Cadê a Infância que estava aqui?

O gato comeu!       

Ângela Maria Costa*    

O ser humano não nasce pronto para a vida natural. Por isso é considerado, ao nascer, o animal mais imaturo e dependente dentre todos os animais. Apesar de nascer com pés e mãos e com todos os seus sentidos (visão, audição e tato), tal como outros animais, necessita de pelo menos oito anos de cuidados e atenção da mãe, da família ou de substitutos, para poder sobreviver, em seu meio natural. Precisará, portanto, passar por um 2º nascimento, emergindo da vida natural para imergir no mundo da cultura recebido como herança do grupo do qual faz parte.

Estudos também revelam que ser criança não significa, necessariamente, ter infância. O historiador francês, Philippe Àries, revelou em seu estudo – História Social da Criança e da Família - que o conceito de criança não está relacionado com o de infância, porque, enquanto a criança existe desde o nascimento do primeiro ser humano, a infância é uma construção social que só passou a existir nos séculos XVII e XVIII. Considerada uma das grandes idéias da Renascença. Na Idade Média as crianças tinham um papel social mínimo e eram geralmente representadas como “pequenos homens”, tanto na vestimenta quanto na participação na vida social. Tiveram que se adaptar e viver em um mundo que não era seu, nem fora feito para o seu tamanho. A própria permissão de compartilhar o mundo adulto representava, de fato, a própria ausência de direitos da criança.

A partir desses estudos, pode-se afirmar que o conceito de infância altera-se, historicamente, em função de determinantes sociais, culturais, políticos e econômicos. O seu entendimento dependerá sempre do contexto em que estiver inserido.

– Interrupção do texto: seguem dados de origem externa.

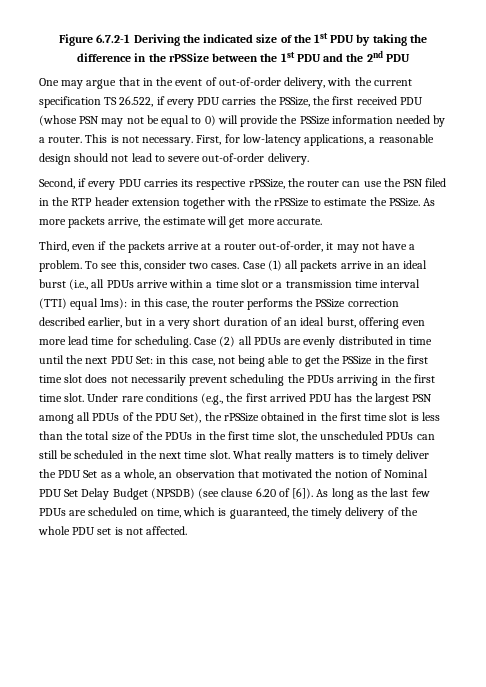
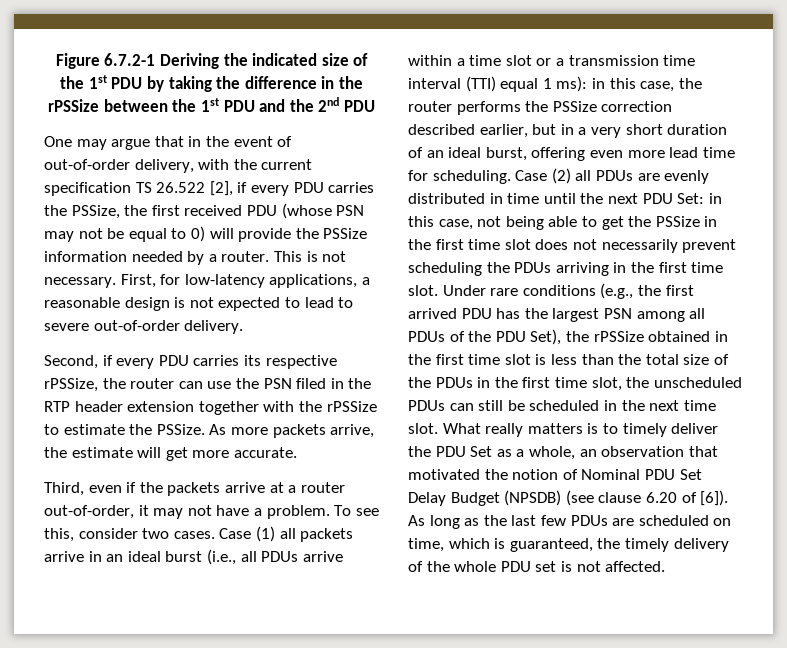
[119,96,154,107] 26.522, -> [156,181,233,196] 26.522 [2],
[74,153,129,162] should not -> [174,297,300,311] is not expected to
[100,298,128,309] 1ms): -> [542,76,588,92] 1 ms):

O que significa, então, ser criança nos dias de hoje - século XXI? Como situar a infância nesse contexto?

Nossa sociedade tem uma visão adultocêntrica da criança, isto é, uma visão redutora da criança, a criança como um – vir a ser – um ser inacabado e incompleto que precisa amadurecer e evoluir. Que precisa se educar segundo nossos próprios modelos. Foi assim que fomos apagando a infância de nossas crianças e caindo nas armadilhas culturais de nosso tempo.

Hoje o que se vê são crianças sobrecarregadas de atividades, aulas de balé, inglês, natação, futebol, computação; sem tempo para brincarem; vestindo roupas; cantando e dançando músicas de adultos (erotizadas), jogando jogos de adultos pelo prazer da competição. Estão cada vez mais cedo em contato direto com a mídia, videogames e com o computador. Será que esses fatos não nos levam ao questionamento: não estaríamos voltando à Idade Média?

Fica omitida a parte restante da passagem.